Stored data entries ▸
■ ■ ■ ■ ■

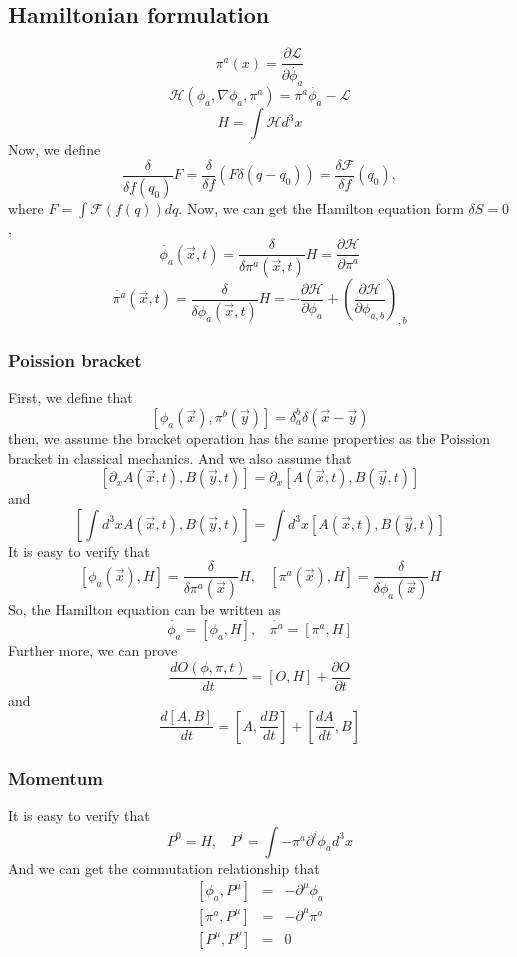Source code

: \documentclass{article}
\begin{document}
\subsection{Hamiltonian formulation}
\[\pi^a(x) = \frac{\partial \mathcal{L}}{\partial \dot{\phi_a}}\]
\[\mathcal{H}(\phi_a,\nabla \phi_a,\pi^a) = \pi^a \dot{\phi_a} - \mathcal{L}\]
\[H = \int \mathcal{H} d^3 x\]
Now, we define
\[\frac{\delta}{\delta f(q_0)} F = \frac{\delta}{\delta f} (F \delta(q-q_0)) = \frac{\delta \mathcal{F}}{\delta f}(q_0),\]where $ F = \int \mathcal{F}(f(q)) dq$.
Now, we can get the Hamilton equation form $\delta S =0$,
\[\dot{\phi_a}(\vec{x},t) = \frac{\delta}{\delta \pi^a(\vec{x},t)} H = \frac{\partial \mathcal{H}}{\partial \pi^a}\]
\[\dot{\pi^a}(\vec{x},t) = \frac{\delta}{\delta \phi_a(\vec{x},t)} H = - \frac{\partial \mathcal{H}}{\partial \phi_a} + \left(\frac{\partial \mathcal{H}}{\partial \phi_{a,b}}\right)_{,b}\]

\subsubsection{Poission bracket}
First, we define that
\[[\phi_a(\vec{x}),\pi^b(\vec{y})] = \delta^{b}_{a} \delta(\vec{x}-\vec{y})\]
then, we assume the bracket operation has the same properties as the Poission bracket in classical mechanics. And we also assume that
\[[\partial_x A(\vec{x},t),B(\vec{y},t)] = \partial_x [A(\vec{x},t),B(\vec{y},t)]\]
and
\[[\int d^3 x A(\vec{x},t),B(\vec{y},t)] = \int d^3 x [A(\vec{x},t),B(\vec{y},t)]\]
It is easy to verify that
\[[\phi_a(\vec{x}),H] = \frac{\delta }{\delta \pi^a(\vec{x})} H, \ \ \ \ [\pi^a(\vec{x}),H] = \frac{\delta }{\delta \phi_a(\vec{x})} H\]
So, the Hamilton equation can be written as
\[\dot{\phi_a} = [\phi_a,H], \ \ \ \ \dot{\pi^a} = [\pi^a,H]\]
Further more, we can prove
\[\frac{dO(\phi,\pi,t)}{dt} = [O,H] + \frac{\partial O}{\partial t}\]
and
\[\frac{d[A,B]}{dt} = [A,\frac{dB}{dt}] + [\frac{dA}{dt},B]  \]
\subsubsection{Momentum}
It is easy to verify that
\[P^{0} = H, \ \ \ \ P^{i} = \int -\pi^a \partial^i \phi_a d^3 x\]
And we can get the commutation relationship that
\begin{eqnarray}
\left[\phi_a,P^{\mu}\right] &=& -\partial^{\mu} \phi_a \nonumber \\
\left[\pi^a,P^{\mu}\right] &=& -\partial^{\mu} \pi^a \nonumber \\
\left[P^{\mu},P^{\nu}\right] &=& 0 \nonumber 
\end{eqnarray}
\end{document}
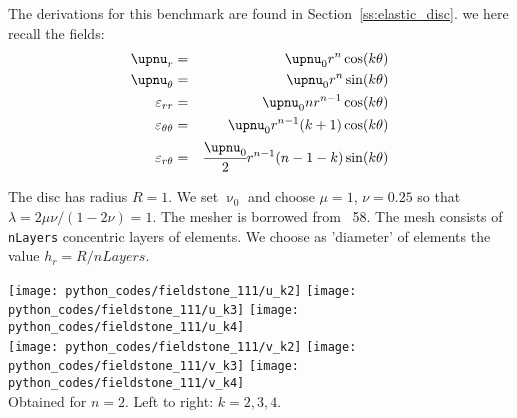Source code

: 

The derivations for this benchmark are found in Section~\ref{ss:elastic_disc}.
we here recall the fields:
\begin{eqnarray}
\upnu_r          &=& \upnu_0 r^n \cos (k \theta)   \\
\upnu_\theta     &=& \upnu_0 r^n \sin (k \theta)   \\
\varepsilon_{rr} &=&   \upnu_0 n r^{n-1} \cos (k\theta) \\
\varepsilon_{\theta\theta} &=&    \upnu_0 r^{n-1} (k+1) \cos (k\theta) \\
\varepsilon_{r\theta} &=&  \cfrac{\upnu_0}{2}  r^{n-1}  (n-1-k)  \sin (k \theta)  \\
\end{eqnarray}


The disc has radius $R=1$. We set $\upnu_0$ and choose $\mu=1$, $\nu=0.25$ so that 
$\lambda=2\mu\nu/(1-2\nu)=1$.
The mesher is borrowed from \stone~58. The mesh consists of {\tt nLayers} concentric layers of elements.
We choose as 'diameter' of elements the value $h_r=R/nLayers$.



\begin{center}
\texttt{[image: python\_codes/fieldstone\_111/u\_k2]}
\texttt{[image: python\_codes/fieldstone\_111/u\_k3]}
\texttt{[image: python\_codes/fieldstone\_111/u\_k4]}\\
\texttt{[image: python\_codes/fieldstone\_111/v\_k2]}
\texttt{[image: python\_codes/fieldstone\_111/v\_k3]}
\texttt{[image: python\_codes/fieldstone\_111/v\_k4]}\\
{\captionfont Obtained for $n=2$. Left to right: $k=2,3,4$.}
\end{center}

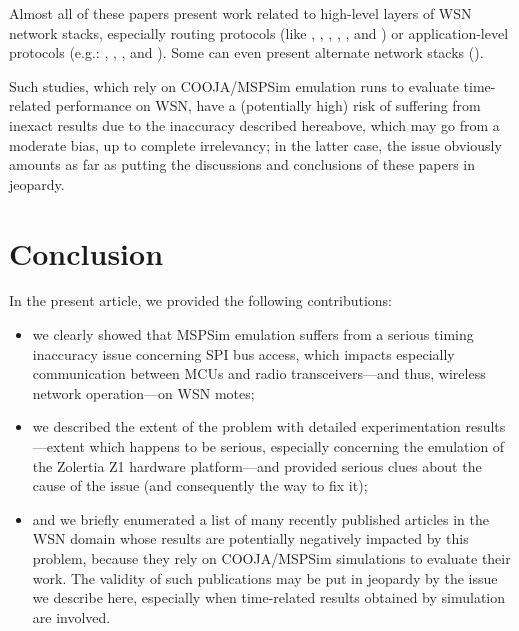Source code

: \documentclass[a4paper,10pt]{article}
\begin{document}
Almost all of these papers present work related to high-level layers
of WSN network stacks, especially routing protocols (like
\cite{Constrain-Routing-Trees-2014}, \cite{Contiki-RPL-Eval-2014},
\cite{Co-RPL-2014}, \cite{IETF-Routing-WSN-2014},
\cite{RPL-GreenHouse-Convgc-Time-2014}, and \cite{Trickle-L2-2014})
or application-level protocols (e.g.: \cite{DINAS-2014},
\cite{Efficient-Distrib-Svc-Discovery-2014}, \cite{Key-Mgmt-2015},
and \cite{Visual-Sensor-Networks-2014}).
Some can even present alternate network stacks (\cite{TinySDN-2014}).

\medskip

Such studies, which rely on COOJA/MSPSim emulation runs to evaluate
time-related performance on WSN, have a (potentially high) risk of
suffering from inexact results due to the inaccuracy described hereabove,
which may go from a moderate bias, up to complete irrelevancy; in the latter
case, the issue obviously amounts as far as putting the discussions and
conclusions of these papers in jeopardy.


\section{Conclusion}
\label{conclusion}

In the present article, we provided the following contributions:
\begin{itemize}
\item we clearly showed that MSPSim emulation suffers from a serious timing
inaccuracy issue concerning SPI bus access, which impacts especially
communication between MCUs and radio transceivers---and thus, wireless
network operation---on WSN motes;
\item we described the extent of the problem with detailed experimentation
results---extent which happens to be serious, especially concerning the
emulation of the Zolertia Z1 hardware platform---and provided serious clues
about the cause of the issue (and consequently the way to fix it);
\item and we briefly enumerated a list of many recently published articles
in the WSN domain whose results are potentially negatively impacted by this
problem, because they rely on COOJA/MSPSim simulations to evaluate their work.
The validity of such publications may be put in jeopardy by the
issue we describe here, especially when time-related results
obtained by simulation are involved.
\end{itemize}
\end{document}

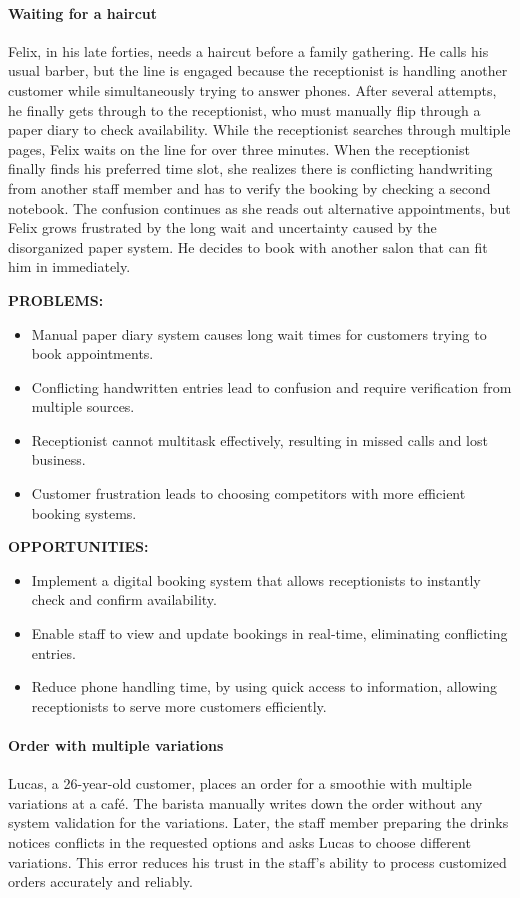 \documentclass[]{VUMIFTemplateClass}
\newcommand{\subsubsubsection}[1]{\paragraph{#1}}
\begin{document}
\newpage


\subsubsubsection{Waiting for a haircut}

Felix, in his late forties, needs a haircut before a family gathering. He calls
his usual barber, but the line is engaged because the receptionist is handling
another customer while simultaneously trying to answer phones. After several
attempts, he finally gets through to the receptionist, who must manually flip
through a paper diary to check availability. While the receptionist searches
through multiple pages, Felix waits on the line for over three minutes. When
the receptionist finally finds his preferred time slot, she realizes there is
conflicting handwriting from another staff member and has to verify the booking
by checking a second notebook. The confusion continues as she reads out
alternative appointments, but Felix grows frustrated by the long wait and
uncertainty caused by the disorganized paper system. He decides to book with
another salon that can fit him in immediately.

\textbf{PROBLEMS:}
\begin{itemize}
    \item Manual paper diary system causes long wait times for customers trying to book appointments.
    \item Conflicting handwritten entries lead to confusion and require verification from multiple sources.
    \item Receptionist cannot multitask effectively, resulting in missed calls and lost business.
    \item Customer frustration leads to choosing competitors with more efficient booking systems.
\end{itemize}
\textbf{OPPORTUNITIES:}
\begin{itemize}
    \item Implement a digital booking system that allows receptionists to instantly check and confirm availability.
    \item Enable staff to view and update bookings in real-time, eliminating conflicting entries.
    \item Reduce phone handling time, by using quick access to information, allowing receptionists to serve more customers efficiently.
\end{itemize}

\subsubsubsection{Order with multiple variations}

Lucas, a 26-year-old customer, places an order for a smoothie with multiple
variations at a café. The barista manually writes down the order without any
system validation for the variations. Later, the staff member preparing the
drinks notices conflicts in the requested options and asks Lucas to choose
different variations. This error reduces his trust in the staff’s ability to
process customized orders accurately and reliably.
\end{document}
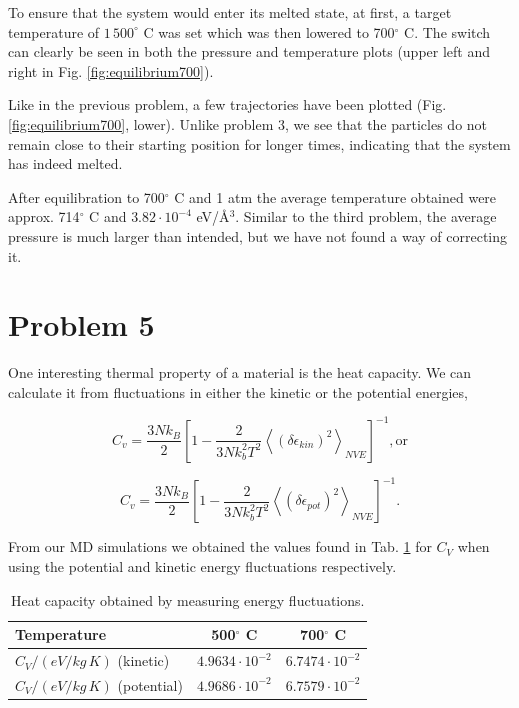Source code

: To ensure that the system would enter its melted state, at first, a target temperature of $1\,500^\circ$ C was set which was then lowered to 700$^\circ$ C. The switch can clearly be seen in both the pressure and temperature plots (upper left and right in Fig. \ref{fig:equilibrium700}).

Like in the previous problem, a few trajectories have been plotted (Fig. \ref{fig:equilibrium700}, lower). Unlike problem 3, we see that the particles do not remain close to their starting position for longer times, indicating that the system has indeed melted.

After equilibration to 700$^\circ$ C and 1 atm the average temperature obtained were approx. 714$^\circ$ C and $3.82 \cdot 10^{-4}$ eV/\r{A}$^3$. Similar to the third problem, the average pressure is much larger than intended, but we have not found a way of correcting it.

\section*{Problem 5}

\noindent One interesting thermal property of a material is the heat capacity. We can calculate it from fluctuations in either the kinetic or the potential energies,

\begin{equation}
C_v=\frac{3Nk_B}{2}\left[1-\frac{2}{3Nk_b^2T^2}\left\langle \left(\delta \epsilon_{kin}\right)^2  \right\rangle_{NVE} \right]^{-1}, \text{or}
\end{equation}

\begin{equation}
C_v=\frac{3Nk_B}{2}\left[1-\frac{2}{3Nk_b^2T^2}\left\langle \left(\delta \epsilon_{pot}\right)^2  \right\rangle_{NVE} \right]^{-1}.
\end{equation}

From our MD simulations we obtained the values found in {Tab. \ref{tab:prob5}} for $C_V$ when using the potential and kinetic energy fluctuations respectively.
\begin{table}[h!]
	\centering
	\caption{Heat capacity obtained by measuring energy fluctuations.}
	\begin{tabular}{l|cc}
		\hline \textbf{Temperature} & \textbf{500$^\circ$ C} & \textbf{700$^\circ$ C} \\ \hline
		$C_V / (\unit{eV/kg\,K})$ (kinetic) & $4.9634 \cdot 10^{-2}$ & $6.7474 \cdot 10^{-2}$ \\
		$C_V / (\unit{eV/kg\,K})$ (potential) & $4.9686 \cdot 10^{-2}$ & $6.7579 \cdot 10^{-2}$ \\ \hline
	\end{tabular}
	\label{tab:prob5}
\end{table}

■ ■ ■ ■ ■

Assignment ▸ Although pictures appear among the records above, write out exactly only the lines from the one that has "about the cause" through the one that has "another customer while", and leave the pictures out.

Your solution ▸
about the cause of the issue (and consequently the way to fix it);
\item and we briefly enumerated a list of many recently published articles
in the WSN domain whose results are potentially negatively impacted by this
problem, because they rely on COOJA/MSPSim simulations to evaluate their work.
The validity of such publications may be put in jeopardy by the
issue we describe here, especially when time-related results
obtained by simulation are involved.
\end{itemize}
\end{document}

 \documentclass[]{VUMIFTemplateClass}
\newcommand{\subsubsubsection}[1]{\paragraph{#1}}
\begin{document}
\newpage


\subsubsubsection{Waiting for a haircut}

Felix, in his late forties, needs a haircut before a family gathering. He calls
his usual barber, but the line is engaged because the receptionist is handling
another customer while simultaneously trying to answer phones. After several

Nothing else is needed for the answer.